**Goal of the exercise**
Copy the listing below word for word, keeping every line in its original order.

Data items
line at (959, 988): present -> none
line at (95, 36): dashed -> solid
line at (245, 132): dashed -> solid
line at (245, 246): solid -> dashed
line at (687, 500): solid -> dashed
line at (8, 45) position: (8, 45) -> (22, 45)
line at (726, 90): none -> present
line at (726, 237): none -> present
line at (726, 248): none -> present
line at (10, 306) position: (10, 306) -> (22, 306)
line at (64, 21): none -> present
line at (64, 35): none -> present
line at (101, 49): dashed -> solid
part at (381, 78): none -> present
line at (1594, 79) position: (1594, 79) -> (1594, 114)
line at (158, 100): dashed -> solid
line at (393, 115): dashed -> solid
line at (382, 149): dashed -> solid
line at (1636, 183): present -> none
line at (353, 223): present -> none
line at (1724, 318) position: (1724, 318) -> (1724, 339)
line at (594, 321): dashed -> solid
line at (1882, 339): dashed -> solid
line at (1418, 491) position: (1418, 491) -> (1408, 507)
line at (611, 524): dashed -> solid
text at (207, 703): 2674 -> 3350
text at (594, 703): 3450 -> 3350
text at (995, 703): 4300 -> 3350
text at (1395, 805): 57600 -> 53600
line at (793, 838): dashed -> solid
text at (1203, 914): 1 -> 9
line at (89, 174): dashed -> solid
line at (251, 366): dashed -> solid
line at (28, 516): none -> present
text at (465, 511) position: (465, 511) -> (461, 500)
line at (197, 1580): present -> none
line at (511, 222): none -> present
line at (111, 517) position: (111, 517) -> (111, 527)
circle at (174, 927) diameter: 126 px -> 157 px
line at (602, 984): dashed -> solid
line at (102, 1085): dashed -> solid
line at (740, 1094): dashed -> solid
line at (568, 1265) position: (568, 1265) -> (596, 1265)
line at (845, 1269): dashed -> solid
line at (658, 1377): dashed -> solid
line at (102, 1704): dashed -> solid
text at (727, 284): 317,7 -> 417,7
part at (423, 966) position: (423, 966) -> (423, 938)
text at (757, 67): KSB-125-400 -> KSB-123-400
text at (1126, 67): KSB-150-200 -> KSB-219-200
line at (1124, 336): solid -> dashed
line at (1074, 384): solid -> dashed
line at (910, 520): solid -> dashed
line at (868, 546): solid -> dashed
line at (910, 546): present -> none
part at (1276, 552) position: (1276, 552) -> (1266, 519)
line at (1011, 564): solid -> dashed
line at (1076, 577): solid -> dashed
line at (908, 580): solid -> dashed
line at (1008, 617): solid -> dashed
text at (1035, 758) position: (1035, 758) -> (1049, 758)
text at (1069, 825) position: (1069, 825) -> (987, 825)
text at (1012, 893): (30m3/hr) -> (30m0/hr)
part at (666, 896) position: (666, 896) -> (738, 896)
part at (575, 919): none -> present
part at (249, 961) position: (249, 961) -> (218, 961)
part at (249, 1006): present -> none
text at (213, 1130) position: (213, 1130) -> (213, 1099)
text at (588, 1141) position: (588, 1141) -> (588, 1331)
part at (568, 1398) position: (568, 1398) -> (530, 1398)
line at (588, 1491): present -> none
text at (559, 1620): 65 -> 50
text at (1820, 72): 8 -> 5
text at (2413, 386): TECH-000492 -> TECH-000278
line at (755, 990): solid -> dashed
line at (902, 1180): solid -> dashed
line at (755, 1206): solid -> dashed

**Exercise solution**
line at (959, 988): present -> none
line at (95, 36): dashed -> solid
line at (245, 132): dashed -> solid
line at (245, 246): solid -> dashed
line at (687, 500): solid -> dashed
line at (8, 45) position: (8, 45) -> (22, 45)
line at (726, 90): none -> present
line at (726, 237): none -> present
line at (726, 248): none -> present
line at (10, 306) position: (10, 306) -> (22, 306)
line at (64, 21): none -> present
line at (64, 35): none -> present
line at (101, 49): dashed -> solid
part at (381, 78): none -> present
line at (1594, 79) position: (1594, 79) -> (1594, 114)
line at (158, 100): dashed -> solid
line at (393, 115): dashed -> solid
line at (382, 149): dashed -> solid
line at (1636, 183): present -> none
line at (353, 223): present -> none
line at (1724, 318) position: (1724, 318) -> (1724, 339)
line at (594, 321): dashed -> solid
line at (1882, 339): dashed -> solid
line at (1418, 491) position: (1418, 491) -> (1408, 507)
line at (611, 524): dashed -> solid
text at (207, 703): 2674 -> 3350
text at (594, 703): 3450 -> 3350
text at (995, 703): 4300 -> 3350
text at (1395, 805): 57600 -> 53600
line at (793, 838): dashed -> solid
text at (1203, 914): 1 -> 9
line at (89, 174): dashed -> solid
line at (251, 366): dashed -> solid
line at (28, 516): none -> present
text at (465, 511) position: (465, 511) -> (461, 500)
line at (197, 1580): present -> none
line at (511, 222): none -> present
line at (111, 517) position: (111, 517) -> (111, 527)
circle at (174, 927) diameter: 126 px -> 157 px
line at (602, 984): dashed -> solid
line at (102, 1085): dashed -> solid
line at (740, 1094): dashed -> solid
line at (568, 1265) position: (568, 1265) -> (596, 1265)
line at (845, 1269): dashed -> solid
line at (658, 1377): dashed -> solid
line at (102, 1704): dashed -> solid
text at (727, 284): 317,7 -> 417,7
part at (423, 966) position: (423, 966) -> (423, 938)
text at (757, 67): KSB-125-400 -> KSB-123-400
text at (1126, 67): KSB-150-200 -> KSB-219-200
line at (1124, 336): solid -> dashed
line at (1074, 384): solid -> dashed
line at (910, 520): solid -> dashed
line at (868, 546): solid -> dashed
line at (910, 546): present -> none
part at (1276, 552) position: (1276, 552) -> (1266, 519)
line at (1011, 564): solid -> dashed
line at (1076, 577): solid -> dashed
line at (908, 580): solid -> dashed
line at (1008, 617): solid -> dashed
text at (1035, 758) position: (1035, 758) -> (1049, 758)
text at (1069, 825) position: (1069, 825) -> (987, 825)
text at (1012, 893): (30m3/hr) -> (30m0/hr)
part at (666, 896) position: (666, 896) -> (738, 896)
part at (575, 919): none -> present
part at (249, 961) position: (249, 961) -> (218, 961)
part at (249, 1006): present -> none
text at (213, 1130) position: (213, 1130) -> (213, 1099)
text at (588, 1141) position: (588, 1141) -> (588, 1331)
part at (568, 1398) position: (568, 1398) -> (530, 1398)
line at (588, 1491): present -> none
text at (559, 1620): 65 -> 50
text at (1820, 72): 8 -> 5
text at (2413, 386): TECH-000492 -> TECH-000278
line at (755, 990): solid -> dashed
line at (902, 1180): solid -> dashed
line at (755, 1206): solid -> dashed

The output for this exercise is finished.